We coaxed the cart up the ant hill of an incline to get to the blue store. This one was half the size of the general store, not offering hardware or auto parts. I grabbed some fresh stuff for salad, more milk, some Ramen noodles and Scott added some cookies to the pile. Here’s the scale the the woman used to weigh my tomatoes. Scott loved it.

We drifted down the ant hill and back onto the main road. There was one more hill that we had to get up, to get to the general store. So once again, I floored it while Scott pushed the even bigger cart up the hill. The cart shuddered it’s way into the general store lot, and we left her to die.

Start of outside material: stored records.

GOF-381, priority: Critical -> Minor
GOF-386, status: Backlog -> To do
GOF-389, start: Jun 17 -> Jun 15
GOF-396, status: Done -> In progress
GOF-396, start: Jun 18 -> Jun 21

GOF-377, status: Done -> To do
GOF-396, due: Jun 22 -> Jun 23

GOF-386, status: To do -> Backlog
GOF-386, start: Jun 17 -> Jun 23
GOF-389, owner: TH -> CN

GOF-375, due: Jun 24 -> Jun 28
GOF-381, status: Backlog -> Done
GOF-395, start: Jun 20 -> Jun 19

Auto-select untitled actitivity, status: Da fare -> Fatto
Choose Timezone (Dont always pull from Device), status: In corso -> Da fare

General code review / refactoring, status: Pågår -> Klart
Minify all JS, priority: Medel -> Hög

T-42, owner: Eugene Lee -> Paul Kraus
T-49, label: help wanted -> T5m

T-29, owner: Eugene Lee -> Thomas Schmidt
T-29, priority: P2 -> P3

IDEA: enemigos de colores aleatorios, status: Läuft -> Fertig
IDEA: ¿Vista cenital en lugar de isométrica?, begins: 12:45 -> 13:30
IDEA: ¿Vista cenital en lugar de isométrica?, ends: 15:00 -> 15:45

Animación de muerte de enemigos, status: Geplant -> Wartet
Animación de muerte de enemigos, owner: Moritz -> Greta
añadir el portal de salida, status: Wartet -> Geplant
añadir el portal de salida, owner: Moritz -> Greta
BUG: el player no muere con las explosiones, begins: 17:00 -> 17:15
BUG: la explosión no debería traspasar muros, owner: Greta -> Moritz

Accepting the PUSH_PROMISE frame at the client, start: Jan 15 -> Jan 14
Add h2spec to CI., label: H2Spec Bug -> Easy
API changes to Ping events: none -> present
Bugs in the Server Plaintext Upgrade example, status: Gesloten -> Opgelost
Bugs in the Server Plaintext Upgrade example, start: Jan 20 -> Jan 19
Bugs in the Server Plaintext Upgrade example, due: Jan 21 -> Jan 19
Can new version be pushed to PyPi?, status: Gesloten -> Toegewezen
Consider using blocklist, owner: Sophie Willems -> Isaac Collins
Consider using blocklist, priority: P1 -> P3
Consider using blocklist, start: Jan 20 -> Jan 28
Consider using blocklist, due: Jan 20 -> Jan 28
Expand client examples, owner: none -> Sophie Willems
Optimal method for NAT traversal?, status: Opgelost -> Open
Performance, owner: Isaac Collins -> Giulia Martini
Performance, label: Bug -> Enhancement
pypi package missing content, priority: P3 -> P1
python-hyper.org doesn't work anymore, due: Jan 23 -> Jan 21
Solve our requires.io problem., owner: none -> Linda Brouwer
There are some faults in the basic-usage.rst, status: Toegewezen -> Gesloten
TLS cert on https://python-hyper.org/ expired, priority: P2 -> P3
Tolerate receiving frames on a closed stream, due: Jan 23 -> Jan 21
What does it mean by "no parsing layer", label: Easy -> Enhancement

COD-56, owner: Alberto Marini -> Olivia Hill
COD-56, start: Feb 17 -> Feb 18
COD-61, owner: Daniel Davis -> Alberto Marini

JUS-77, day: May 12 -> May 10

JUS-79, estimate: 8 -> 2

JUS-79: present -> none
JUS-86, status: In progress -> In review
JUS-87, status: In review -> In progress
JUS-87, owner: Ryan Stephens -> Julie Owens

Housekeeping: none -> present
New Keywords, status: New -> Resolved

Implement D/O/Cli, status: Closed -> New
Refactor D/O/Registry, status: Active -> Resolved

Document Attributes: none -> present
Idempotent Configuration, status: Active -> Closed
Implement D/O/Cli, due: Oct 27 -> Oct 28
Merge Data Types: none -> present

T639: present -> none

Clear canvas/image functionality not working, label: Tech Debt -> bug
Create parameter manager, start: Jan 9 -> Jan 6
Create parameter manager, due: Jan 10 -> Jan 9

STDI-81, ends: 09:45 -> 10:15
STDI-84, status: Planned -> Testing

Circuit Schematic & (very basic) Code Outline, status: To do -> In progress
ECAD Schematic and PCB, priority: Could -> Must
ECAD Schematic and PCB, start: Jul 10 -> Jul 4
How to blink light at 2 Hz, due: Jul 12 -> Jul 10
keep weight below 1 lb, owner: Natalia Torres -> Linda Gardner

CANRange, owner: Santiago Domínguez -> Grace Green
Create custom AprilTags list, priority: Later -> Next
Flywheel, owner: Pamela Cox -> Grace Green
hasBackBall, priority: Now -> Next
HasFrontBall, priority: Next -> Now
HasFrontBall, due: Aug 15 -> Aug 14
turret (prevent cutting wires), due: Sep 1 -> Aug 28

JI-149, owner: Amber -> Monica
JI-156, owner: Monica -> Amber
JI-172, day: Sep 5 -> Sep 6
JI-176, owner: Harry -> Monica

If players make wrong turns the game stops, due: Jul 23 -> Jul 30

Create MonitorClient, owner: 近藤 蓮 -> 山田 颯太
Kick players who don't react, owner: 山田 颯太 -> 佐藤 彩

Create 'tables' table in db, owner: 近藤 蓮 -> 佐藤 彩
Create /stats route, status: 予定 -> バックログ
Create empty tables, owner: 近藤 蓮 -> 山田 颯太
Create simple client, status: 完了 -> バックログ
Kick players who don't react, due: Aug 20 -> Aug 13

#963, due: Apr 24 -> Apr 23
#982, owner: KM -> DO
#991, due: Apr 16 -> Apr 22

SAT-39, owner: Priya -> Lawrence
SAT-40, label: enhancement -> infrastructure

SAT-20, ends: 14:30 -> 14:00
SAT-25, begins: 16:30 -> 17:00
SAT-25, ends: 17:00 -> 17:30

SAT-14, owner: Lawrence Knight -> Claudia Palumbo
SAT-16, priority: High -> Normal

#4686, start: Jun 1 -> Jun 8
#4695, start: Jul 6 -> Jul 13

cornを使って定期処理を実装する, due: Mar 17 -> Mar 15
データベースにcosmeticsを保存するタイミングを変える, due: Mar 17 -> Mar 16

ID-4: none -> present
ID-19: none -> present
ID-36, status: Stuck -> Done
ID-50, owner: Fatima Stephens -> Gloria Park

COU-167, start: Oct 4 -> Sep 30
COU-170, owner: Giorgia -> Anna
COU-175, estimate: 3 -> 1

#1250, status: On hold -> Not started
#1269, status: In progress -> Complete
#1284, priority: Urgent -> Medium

All in all, it was a fun way to see the island, and was worth the hassle and the heavy breathing.

On our way home, we stopped at the yacht club’s fuel dock, for gas. They are the only location on the island that offers fuel, and regularly run out! We’d heard on the vhf radio (aka island phone) that they currently had fuel so we stopped. It was comical how high the fuel dock was.

We paid for our 5.35 a gallon to fill the tanks for the Aluminum Princess and then headed back to the boat. Quite a day!

Here are the rest of our Staniel Cay photos.

“Shells Sink, Dreams Float. Life’s Good On Our Boat!”












A Rainy, Squall-ly Day

A strong cold front has been moving our way. The winds started to build Saturday evening, and yesterday we had a cloudy, windy day. This morning, the cold front officially arrived.

Here is where we are on the map, and it shows the front passing us (tongue of the ocean is to the left).

We had steady 30 knot wind, with gust to 42, as shown on Scott handy weather monitor (he loves it).

Nothing dangerous, but it was nice to see how our anchor and chain responded. It was also good to see that no one around us had an anchor drag, which can be common in a storm.

We have had some really warm temperatures since coming to the Bahamas. Our daily highs range from the mid 80s to the low 90s. The afternoon high in our saloon usually gets to 86 (we don’t have air conditioning at anchor).

Needless to say, we were ready for a temperature drop. So when the squall came through, Scott said that God turned on the air conditioning! We woke up to 84 degrees, and the squall knocked it down to 78. It  is after 3pm, and our temperature is at 80, which is a nice break!

We have come to realize that in the islands, the vhf radio is used in lieu of a telephone. Most days, we keep our radio on scan, so it will pick up anyone talking on it. We hear talk between employees at Fowl Key Resort next to us, as well as people contacting Staniel Cay Yacht Club.

Most interesting, however, is listening to boaters talk to each other. We hear chatter about meeting for lunch, working on boats, ordering parts. etc. People also discuss where they’re headed to next, or where they’ve come from. They’ll also call to shore to make a reservation, or ask about transportation from their boat.

Conversation between the two UK boats near us is a favorite of ours (they are from Scotland),  especially as the storm came through. They commented on nearby boaters washing their sailboat in the rain (people often do this to make use of free fresh water), and how that they were surprised that the people weren’t showering in it (something that happens here regularly). Apparently, whisky is scarce aboard, but they have a friend bringing in reinforcements. All of this is of course made more entertaining with the addition of their accents!

And by the way, this guy showed up to anchor today..big! The boat to the left is the dingy, that was towed in behind him. Once they are anchored, it will tie up next to them.

So, we have our first rainy day since mid September. Scott is on a Black Sails viewing marathon, and I am blogging and baking. By the way…even through clouds and rain, the water still a beautiful blue!

“Shells Sink, Dreams Float. Life’s Good On Our Boat!”